== Segment start ==

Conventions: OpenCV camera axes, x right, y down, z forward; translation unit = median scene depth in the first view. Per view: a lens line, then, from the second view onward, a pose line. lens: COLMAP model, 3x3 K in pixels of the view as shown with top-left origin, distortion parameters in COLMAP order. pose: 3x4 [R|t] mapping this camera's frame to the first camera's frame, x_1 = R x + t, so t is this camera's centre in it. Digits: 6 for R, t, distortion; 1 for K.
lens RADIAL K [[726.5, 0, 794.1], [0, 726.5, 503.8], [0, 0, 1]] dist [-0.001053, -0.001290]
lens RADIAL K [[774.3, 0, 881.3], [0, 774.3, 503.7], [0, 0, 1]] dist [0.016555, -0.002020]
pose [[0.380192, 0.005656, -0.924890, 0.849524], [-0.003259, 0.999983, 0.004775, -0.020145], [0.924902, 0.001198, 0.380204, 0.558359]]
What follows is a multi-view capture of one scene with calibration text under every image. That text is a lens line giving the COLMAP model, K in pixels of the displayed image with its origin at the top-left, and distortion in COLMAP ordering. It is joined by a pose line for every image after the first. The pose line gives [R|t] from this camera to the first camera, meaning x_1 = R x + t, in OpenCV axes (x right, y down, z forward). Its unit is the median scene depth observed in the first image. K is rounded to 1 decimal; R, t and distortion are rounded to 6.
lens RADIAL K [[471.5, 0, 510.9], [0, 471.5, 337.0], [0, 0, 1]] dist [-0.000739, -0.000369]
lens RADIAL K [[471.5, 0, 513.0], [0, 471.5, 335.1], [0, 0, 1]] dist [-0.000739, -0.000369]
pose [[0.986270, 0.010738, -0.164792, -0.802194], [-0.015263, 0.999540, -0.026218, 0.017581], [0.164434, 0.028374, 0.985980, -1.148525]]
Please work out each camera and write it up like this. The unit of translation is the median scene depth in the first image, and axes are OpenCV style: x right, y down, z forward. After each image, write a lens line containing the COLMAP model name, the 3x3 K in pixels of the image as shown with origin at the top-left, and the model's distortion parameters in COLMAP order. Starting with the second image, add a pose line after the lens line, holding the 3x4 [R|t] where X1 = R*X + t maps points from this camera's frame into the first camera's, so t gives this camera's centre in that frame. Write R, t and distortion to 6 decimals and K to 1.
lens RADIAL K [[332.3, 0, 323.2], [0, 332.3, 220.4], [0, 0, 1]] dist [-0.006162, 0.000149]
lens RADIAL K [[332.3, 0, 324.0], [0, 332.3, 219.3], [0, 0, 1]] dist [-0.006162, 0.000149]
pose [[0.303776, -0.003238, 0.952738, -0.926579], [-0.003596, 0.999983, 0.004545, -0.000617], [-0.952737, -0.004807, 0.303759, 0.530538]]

== Segment end ==

* **EXERCISE DESCRIPTION**
Copy all of the data above verbatim, line for line.

* **EXERCISE RESPONSE**
Conventions: OpenCV camera axes, x right, y down, z forward; translation unit = median scene depth in the first view. Per view: a lens line, then, from the second view onward, a pose line. lens: COLMAP model, 3x3 K in pixels of the view as shown with top-left origin, distortion parameters in COLMAP order. pose: 3x4 [R|t] mapping this camera's frame to the first camera's frame, x_1 = R x + t, so t is this camera's centre in it. Digits: 6 for R, t, distortion; 1 for K.
lens RADIAL K [[726.5, 0, 794.1], [0, 726.5, 503.8], [0, 0, 1]] dist [-0.001053, -0.001290]
lens RADIAL K [[774.3, 0, 881.3], [0, 774.3, 503.7], [0, 0, 1]] dist [0.016555, -0.002020]
pose [[0.380192, 0.005656, -0.924890, 0.849524], [-0.003259, 0.999983, 0.004775, -0.020145], [0.924902, 0.001198, 0.380204, 0.558359]]
What follows is a multi-view capture of one scene with calibration text under every image. That text is a lens line giving the COLMAP model, K in pixels of the displayed image with its origin at the top-left, and distortion in COLMAP ordering. It is joined by a pose line for every image after the first. The pose line gives [R|t] from this camera to the first camera, meaning x_1 = R x + t, in OpenCV axes (x right, y down, z forward). Its unit is the median scene depth observed in the first image. K is rounded to 1 decimal; R, t and distortion are rounded to 6.
lens RADIAL K [[471.5, 0, 510.9], [0, 471.5, 337.0], [0, 0, 1]] dist [-0.000739, -0.000369]
lens RADIAL K [[471.5, 0, 513.0], [0, 471.5, 335.1], [0, 0, 1]] dist [-0.000739, -0.000369]
pose [[0.986270, 0.010738, -0.164792, -0.802194], [-0.015263, 0.999540, -0.026218, 0.017581], [0.164434, 0.028374, 0.985980, -1.148525]]
Please work out each camera and write it up like this. The unit of translation is the median scene depth in the first image, and axes are OpenCV style: x right, y down, z forward. After each image, write a lens line containing the COLMAP model name, the 3x3 K in pixels of the image as shown with origin at the top-left, and the model's distortion parameters in COLMAP order. Starting with the second image, add a pose line after the lens line, holding the 3x4 [R|t] where X1 = R*X + t maps points from this camera's frame into the first camera's, so t gives this camera's centre in that frame. Write R, t and distortion to 6 decimals and K to 1.
lens RADIAL K [[332.3, 0, 323.2], [0, 332.3, 220.4], [0, 0, 1]] dist [-0.006162, 0.000149]
lens RADIAL K [[332.3, 0, 324.0], [0, 332.3, 219.3], [0, 0, 1]] dist [-0.006162, 0.000149]
pose [[0.303776, -0.003238, 0.952738, -0.926579], [-0.003596, 0.999983, 0.004545, -0.000617], [-0.952737, -0.004807, 0.303759, 0.530538]]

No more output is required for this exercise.